=== EXERCISE AIM ===
Where an image occurs, skip it and print the rest of the records verbatim.

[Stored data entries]
=== Section Start ===

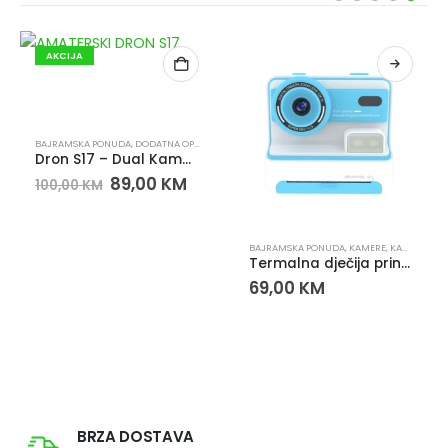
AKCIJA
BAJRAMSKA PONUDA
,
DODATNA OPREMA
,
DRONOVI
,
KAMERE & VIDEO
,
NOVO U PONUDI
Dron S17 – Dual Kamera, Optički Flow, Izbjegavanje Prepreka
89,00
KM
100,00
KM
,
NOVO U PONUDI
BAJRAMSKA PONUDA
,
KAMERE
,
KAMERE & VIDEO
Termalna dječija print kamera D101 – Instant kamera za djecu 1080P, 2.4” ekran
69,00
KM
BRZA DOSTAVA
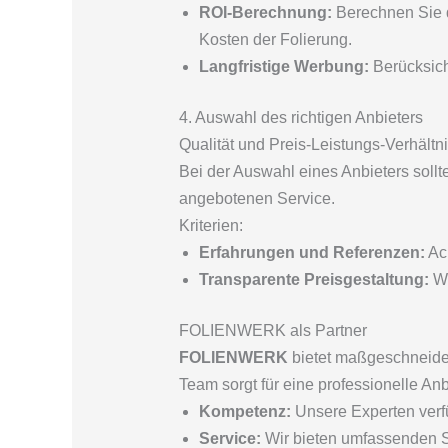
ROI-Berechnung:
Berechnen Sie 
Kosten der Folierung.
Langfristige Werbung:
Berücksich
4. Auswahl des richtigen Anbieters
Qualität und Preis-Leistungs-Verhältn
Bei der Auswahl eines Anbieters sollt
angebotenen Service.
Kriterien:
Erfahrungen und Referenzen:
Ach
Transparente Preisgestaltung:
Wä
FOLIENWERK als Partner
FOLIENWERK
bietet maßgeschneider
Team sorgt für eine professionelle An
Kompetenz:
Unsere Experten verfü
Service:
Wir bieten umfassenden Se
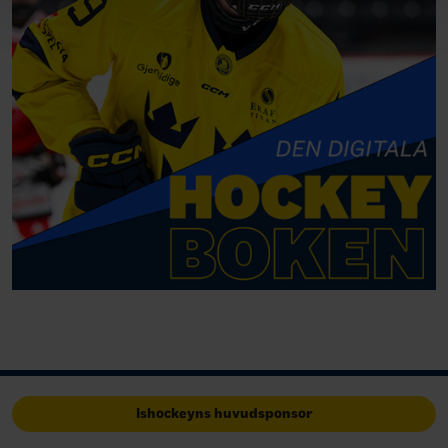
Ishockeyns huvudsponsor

=== Section End ===

=== RESPONSE AREA ===
AKCIJA
BAJRAMSKA PONUDA
,
DODATNA OPREMA
,
DRONOVI
,
KAMERE & VIDEO
,
NOVO U PONUDI
Dron S17 – Dual Kamera, Optički Flow, Izbjegavanje Prepreka
89,00
KM
100,00
KM
,
NOVO U PONUDI
BAJRAMSKA PONUDA
,
KAMERE
,
KAMERE & VIDEO
Termalna dječija print kamera D101 – Instant kamera za djecu 1080P, 2.4” ekran
69,00
KM
BRZA DOSTAVA
ROI-Berechnung:
Berechnen Sie 
Kosten der Folierung.
Langfristige Werbung:
Berücksich
4. Auswahl des richtigen Anbieters
Qualität und Preis-Leistungs-Verhältn
Bei der Auswahl eines Anbieters sollt
angebotenen Service.
Kriterien:
Erfahrungen und Referenzen:
Ach
Transparente Preisgestaltung:
Wä
FOLIENWERK als Partner
FOLIENWERK
bietet maßgeschneider
Team sorgt für eine professionelle An
Kompetenz:
Unsere Experten verfü
Service:
Wir bieten umfassenden Se
Ishockeyns huvudsponsor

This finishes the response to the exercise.